Based on a new concept called “meta-synergy,” the team developed a powerful artificial intelligence (AI) tool that makes it possible to find drug combinations that are much more powerful than each drug individually.
Cancer treatments often use combination therapy in which a variety of drugs work together in synergy to combat a tumor more effectively than they would individually. This approach may also prevent the tumor from developing resistance to treatment.

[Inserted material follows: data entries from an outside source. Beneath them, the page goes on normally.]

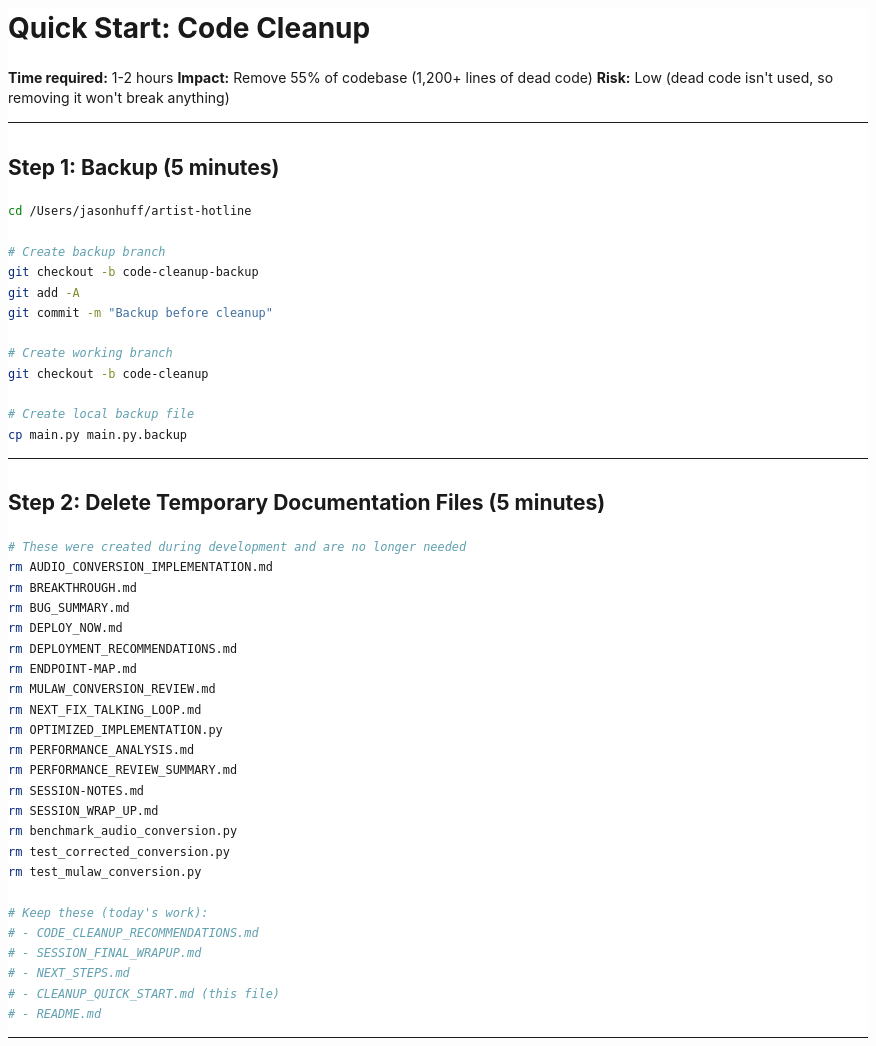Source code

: # Quick Start: Code Cleanup

**Time required:** 1-2 hours
**Impact:** Remove 55% of codebase (1,200+ lines of dead code)
**Risk:** Low (dead code isn't used, so removing it won't break anything)

---

## Step 1: Backup (5 minutes)

```bash
cd /Users/jasonhuff/artist-hotline

# Create backup branch
git checkout -b code-cleanup-backup
git add -A
git commit -m "Backup before cleanup"

# Create working branch
git checkout -b code-cleanup

# Create local backup file
cp main.py main.py.backup
```

---

## Step 2: Delete Temporary Documentation Files (5 minutes)

```bash
# These were created during development and are no longer needed
rm AUDIO_CONVERSION_IMPLEMENTATION.md
rm BREAKTHROUGH.md
rm BUG_SUMMARY.md
rm DEPLOY_NOW.md
rm DEPLOYMENT_RECOMMENDATIONS.md
rm ENDPOINT-MAP.md
rm MULAW_CONVERSION_REVIEW.md
rm NEXT_FIX_TALKING_LOOP.md
rm OPTIMIZED_IMPLEMENTATION.py
rm PERFORMANCE_ANALYSIS.md
rm PERFORMANCE_REVIEW_SUMMARY.md
rm SESSION-NOTES.md
rm SESSION_WRAP_UP.md
rm benchmark_audio_conversion.py
rm test_corrected_conversion.py
rm test_mulaw_conversion.py

# Keep these (today's work):
# - CODE_CLEANUP_RECOMMENDATIONS.md
# - SESSION_FINAL_WRAPUP.md
# - NEXT_STEPS.md
# - CLEANUP_QUICK_START.md (this file)
# - README.md
```

---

Shamay’s group has taken this idea to the next level by identifying pairs of drugs that do more than work together biologically to attack the tumor. They also chemically assemble into combined nanoparticles. The researchers describe this synergy of synergies as “meta-synergy,” a cooperative interaction that produces a greater combined effect beyond standard synergy. The resulting nanomedicines are especially effective at targeting cancer cells and highly successful in fighting tumors while being less toxic to the patient and causing fewer side effects.
The team published their findings in the Journal of Controlled Release under the title “Prediction of cancer nanomedicines self-assembled from meta-synergistic drug pairs.” It was conducted at the Shamay Lab for Cancer Nanomedicine and Nanoinformatics. It was led by doctoral student Dana Meron Azagury, whose focus was on the biology and chemistry side of the research, and master’s degree student Ben Friedmann, whose developed the AI model.
How does the AI tool work?
The AI system that the team developed uses text mining to collect data about biological synergy from published articles, compiling the pairs it finds into a comprehensive database. It then predicts which drug combinations can chemically self-assemble or join together to form nanoparticles.
Like a talented matchmaker, this AI model pairs drugs based on their biological compatibility and their potential to create nanoparticles together, leading to effective “meta-synergistic” drug pairs. It also feeds an online tool that identifies the most promising drug pairs for different types of cancer. It has so far proposed 1,985 drug combinations for synergistic nanomedicines to treat 70 types of cancer.
One example of the model’s abilities is a highly effective drug pair for treating head-and-neck cancer that it discovered. The two drugs, bortezomib and cabozantinib, are already approved for cancer treatment – the first for blood cancers, and the second for liver, kidney, and thyroid cancers. The combination of the two was proven effective and produced fewer side effects than using either of the drugs individually.
“The development of meta-synergy on the nanometric level is a very complex challenge,” Shamay explained. “It requires the introduction of at least two drugs simultaneously into the same delivery system that would lead them to the desired destination in the body. Our research has shown – both in a computational demonstration (cheminformatics and artificial intelligence) and in live experiments – that our suggested combination indeed leads the drugs to the tumor and releases them there, and that this therapy is very effective in treating the disease. Beyond the specific combination we demonstrated in our paper, we believe that the concept of meta-synergy will lead to additional breakthroughs in the fight against cancer.